Instructions to follow:
Everything in the records except the pictures needs to be printed again exactly.

Records shown:

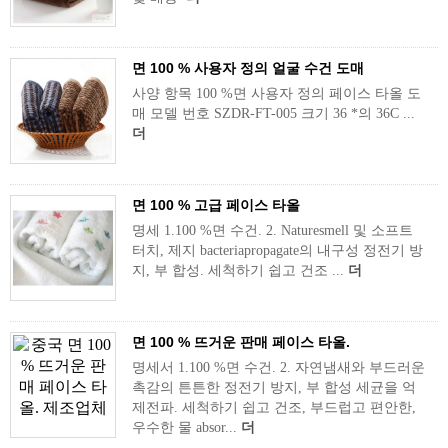
면 100 % 사용자 정의 얼굴 수건 도매
사양 항목 100 %면 사용자 정의 페이스 타올 도
매 모델 번호 SZDR-FT-005 크기 36 *의 36C ...
더
면 100 % 고급 페이스 타올
명세 1.100 %면 수건. 2. Naturesmell 및 소프트
터치, 제지 bacteriapropagate의 내구성 정전기 방
지, 부 합성. 세척하기 쉽고 건조 ...
더
면 100 % 뜨거운 판매 페이스 타올.
명세서 1.100 %면 수건. 2. 자연냄새와 부드러운
촉감의 튼튼한 정전기 방지, 부 합성 세균을 억
제전파. 세척하기 쉽고 건조, 부드럽고 편안한,
우수한 물 absor...
더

Response to this exercise:
면 100 % 사용자 정의 얼굴 수건 도매
사양 항목 100 %면 사용자 정의 페이스 타올 도
매 모델 번호 SZDR-FT-005 크기 36 *의 36C ...
더
면 100 % 고급 페이스 타올
명세 1.100 %면 수건. 2. Naturesmell 및 소프트
터치, 제지 bacteriapropagate의 내구성 정전기 방
지, 부 합성. 세척하기 쉽고 건조 ...
더
면 100 % 뜨거운 판매 페이스 타올.
명세서 1.100 %면 수건. 2. 자연냄새와 부드러운
촉감의 튼튼한 정전기 방지, 부 합성 세균을 억
제전파. 세척하기 쉽고 건조, 부드럽고 편안한,
우수한 물 absor...
더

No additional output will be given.